Aparte de ser una belleza, la chica valía millones de dólares. ¿Habrías aceptado esto
en “La Cosecha” – que la modelo fuera también una heredera?
Es cierto que íbamos camino a comer cuando ocurrió. Pero el lugar donde podías
observarlo todo sin tener que prestarle atención no era una playa en una bahía; fue
en la cima del Monte Tamalpais. Teníamos la cena con nosotros al aproximarnos por
el ondulante camino montañoso. Esta es la versión que tiene cabida para una ironía
perfecta, así que no te incomodes cuando diga que por los próximos meses, desde
mi cama de hospital, tuve una espectacular vista de la mismísima montaña.

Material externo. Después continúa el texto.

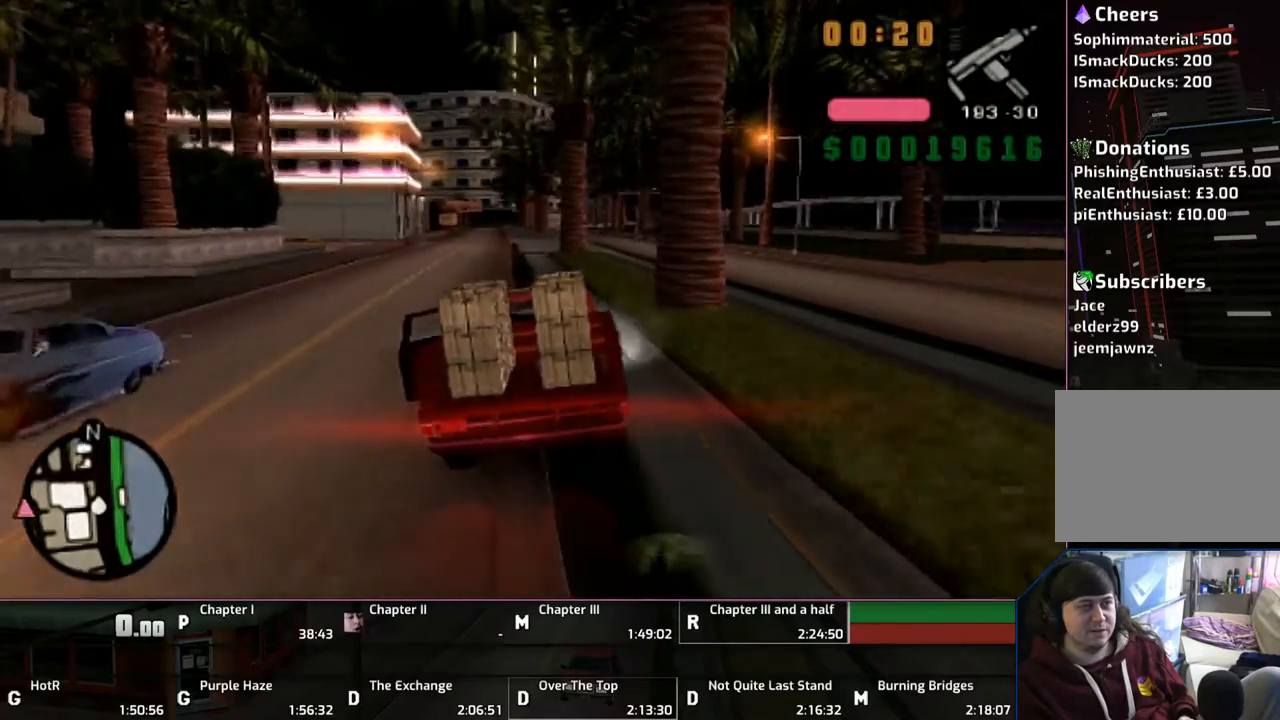
{"buttons": ["CROSS"], "left_stick": "up-left", "right_stick": "center", "events": [[117, "left_stick", "left"], [250, "left_stick", "center"], [417, "left_stick", "up-left"]]}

Habría escrito la siguiente parte en el cuento si alguien la hubiera creído. ¿Pero
quién lo habría hecho? Yo estuve ahí y no lo creí.

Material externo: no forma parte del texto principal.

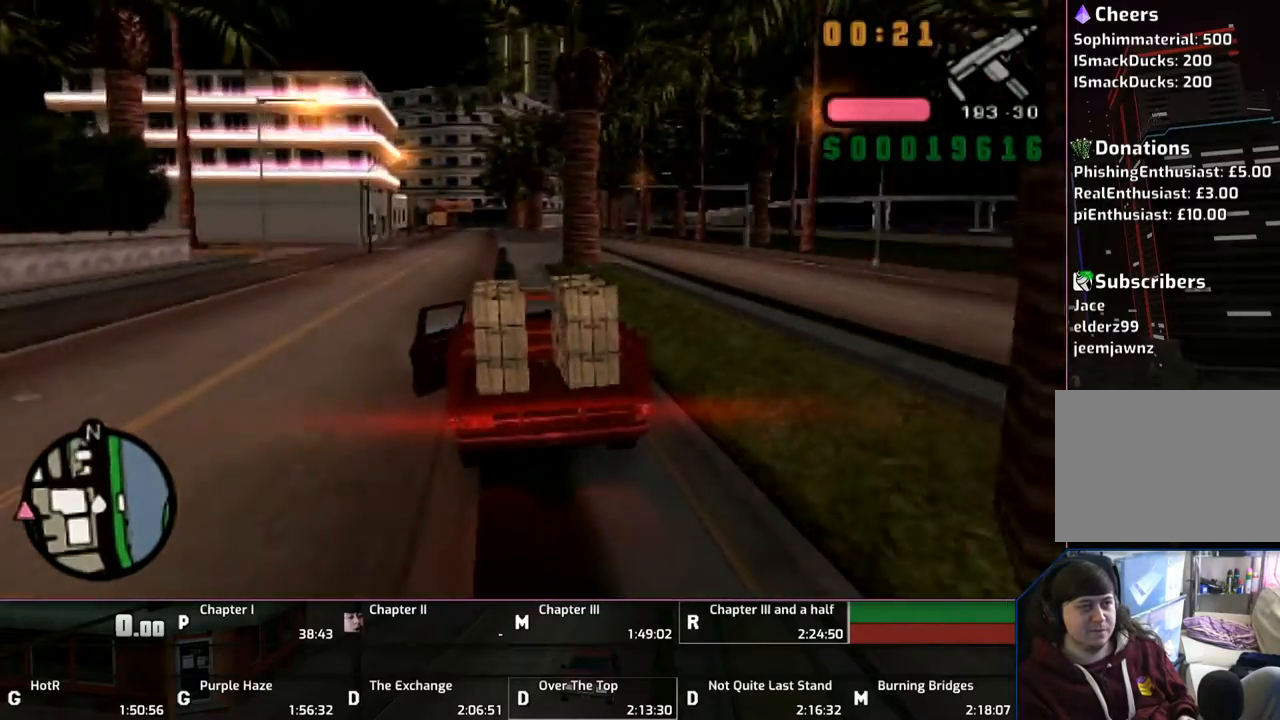
{"buttons": ["CROSS"], "left_stick": "left", "right_stick": "center", "events": [[317, "left_stick", "left"]]}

En el día de mi tercera operación, hubo un intento de escape en el Centro de
Ajustamiento de Seguridad Máxima, adyacente a la Sentencia Perpetua, en la
prisión de San Quentin. “Hermano Soledad” George Jackson, un hombre negro de
veintinueve años, sacó una pistola calibre .38, gritó “¡Hasta aquí!” y abrió fuego.

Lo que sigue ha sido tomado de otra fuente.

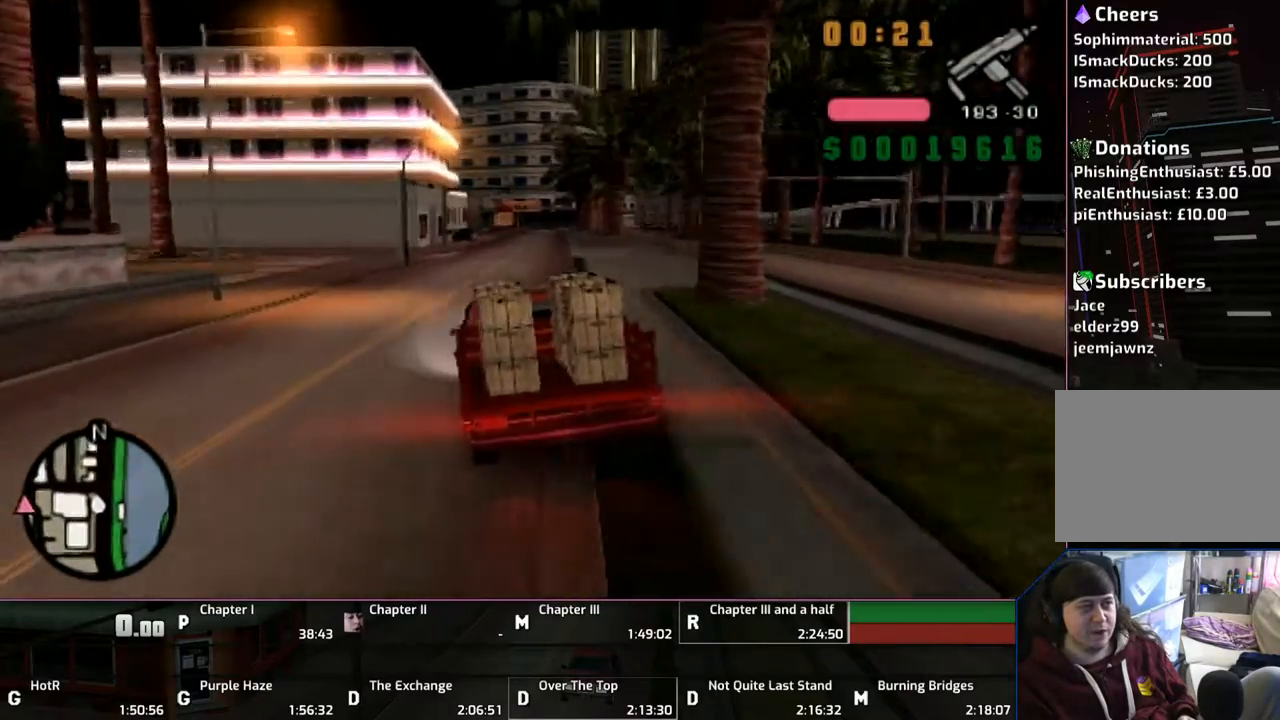
{"buttons": ["CROSS"], "left_stick": "left", "right_stick": "center", "events": []}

Jackson fue asesinado; también lo fueron tres guardias y dos “otorgadores de
escalón social”, presos que les llevan a otros prisioneros sus comidas.
Otros tres guardias fueron apuñalados en el cuello. La prisión está a un paseo de
cinco minutos en auto del hospital Marin General, así que ahí es donde los guardias
heridos fueron llevados. La gente que los llevó eran tres tipos de policías,
incluyendo Patrulleros de Carretera de California y Sheriffs del Condado de Marin,
altamente armados.
Habían policías en el techo del hospital con rifles; estaban en los pasillos, invitando
a pacientes y visitantes a volver a sus cuartos.
Cuando fui llevada en silla de ruedas hacia fuera de Recuperación más tarde ese
día, vendada de la cintura a los tobillos, tres oficiales y un sheriff armado me
registraron.
En las noticias esa noche, hubo un seguimiento del disturbio. Mostraron a mi
cirujano hablándole a reporteros, indicando, con un dedo en la garganta, cómo
había salvado a un guardia cosiendo de oreja a oreja.
Esto lo vi en televisión, y porque era mi doctor, y porque los pacientes de hospitales
son ensimismados, y porque estaba dopada, pensaba que el cirujano estaba
hablando de mí. Pensé que estaba diciendo, “Bueno, está muerta. Se lo estoy
anunciando a ella en su cama”.
El psiquiatra que vi por derivación del cirujano dijo que el sentimiento era bastante
común. Ella dijo que las víctimas de traumas que aún no han asimilado el trauma
creen que están muertas y que no lo saben.
Los grandes tiburones blancos en las aguas cerca de mi casa atacan de una a siete
personas al año. Su principal víctima es el buzo de abalón. Con los bistecs de
abalón en treinta y cinco dólares el kilo y subiendo, el Departamento de Pesca y
Juego espera que los tiburones no muestren ni un rastro de disminución.